━━━ Extrait de page ━━━
Mike Pompeo et Jim Mattis ont défendu l'alliance avec Ryad mais les sénateurs ont dit leur volonté de ne "pas continuer à prendre part à ce désastre humanitaire"

Le secrétaire d'Etat Mike Pompeo s'adresse aux médias après une réunion à huis-clos sur l'Arabie saoudite, au Capitole, à Washington DC, le 28 novembre 2018. (Crédit : AP /Pablo Martinez Monsivais)
Le secrétaire d'Etat Mike Pompeo s'adresse aux médias après une réunion à huis-clos sur l'Arabie saoudite, au Capitole, à Washington DC, le 28 novembre 2018. (Crédit : AP /Pablo Martinez Monsivais)

Très remontés depuis le meurtre du journaliste Jamal Khashoggi, les parlementaires américains ont adressé un coup de semonce à l’administration Trump: une résolution pour cesser tout soutien militaire à Ryad dans la guerre au Yémen a franchi mercredi un premier obstacle au Sénat.

Le chef de la diplomatie américaine Mike Pompeo et le ministre de la Défense Jim Mattis, qui avaient fait le déplacement au Congrès dans la matinée pour les convaincre de rester au côté de l’Arabie saoudite, n’auront visiblement pas su trouver les bons arguments.

Dans l’après-midi, 63 sénateurs républicains et démocrates – contre 37 – ont donné leur feu vert à un débat sur la résolution bipartisane. Cette large majorité ne préjuge pas du vote final sur le texte, qui pourrait n’intervenir que la semaine prochaine, mais donne une idée du malaise des élus.
━━━ Jeu de données ━━━
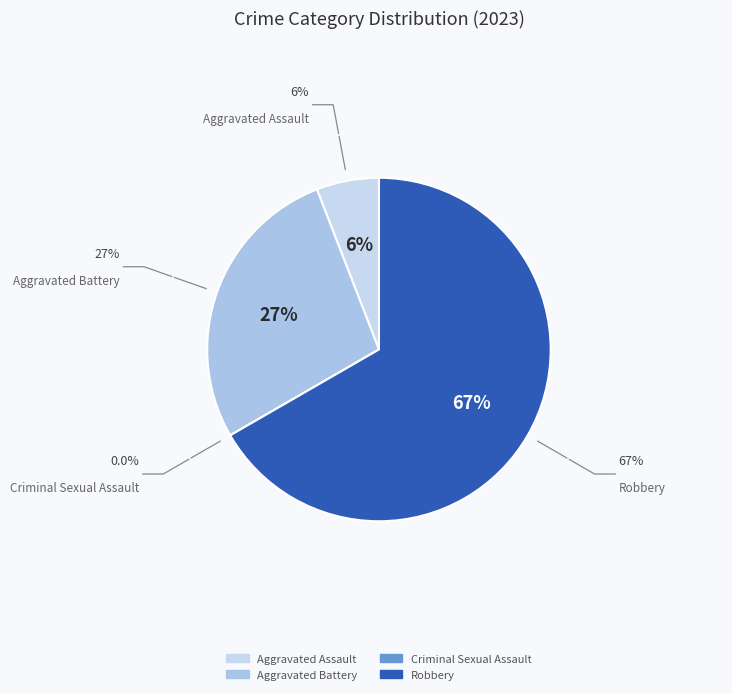

What percentage is the Robbery slice, to the nearest percent?

67%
━━━
▶ [Activité A]
Dans l'extrait sur le Sénat américain et l'Arabie saoudite, combien de sénateurs se sont prononcés en faveur d'un débat sur la résolution bipartisane ?
▶ [Activité B]
Poursuivez l'article sur le Sénat américain et la guerre au Yémen à partir de sa dernière phrase.
La liste n'est d'aucune utilité ici.

▶ [Corrigé A]
63 sénateurs, contre 37.

▶ [Corrigé B]
En mars, cette même résolution avait échoué au Sénat, n’obtenant que 44 voix.

Image extraite d’une vidéo datée de mars 2018 fournie par Metafora Production, dans laquelle Jamal Khashoggi donne une interview. (Crédit : Metafora Production via AP)

Mercredi, plusieurs sénateurs ont affirmé que cette fois, une majorité semblait s’esquisser, de nombreux parlementaires ayant fait part de leur écœurement après l’assassinat du journaliste saoudien et de leur frustration face à la réponse de Donald Trump.

Aucune « preuve irréfutable »

Ce vote est d’ailleurs le premier acte concret du Congrès, qui menace de prendre plusieurs mesures pour sanctionner le royaume saoudien alors même que le président des Etats-Unis s’est révélé être le plus solide soutien du puissant prince saoudien Mohammed ben Salmane, ou MBS.

Devant cette pression accrue, Mike Pompeo et Jim Mattis ont défendu l’alliance avec Ryad. Ils ont d’abord partagé avec le Sénat, à huis clos, leur connaissance des informations confidentielles sur l’assassinat de Jamal Khashoggi début octobre au consulat saoudien à Istanbul.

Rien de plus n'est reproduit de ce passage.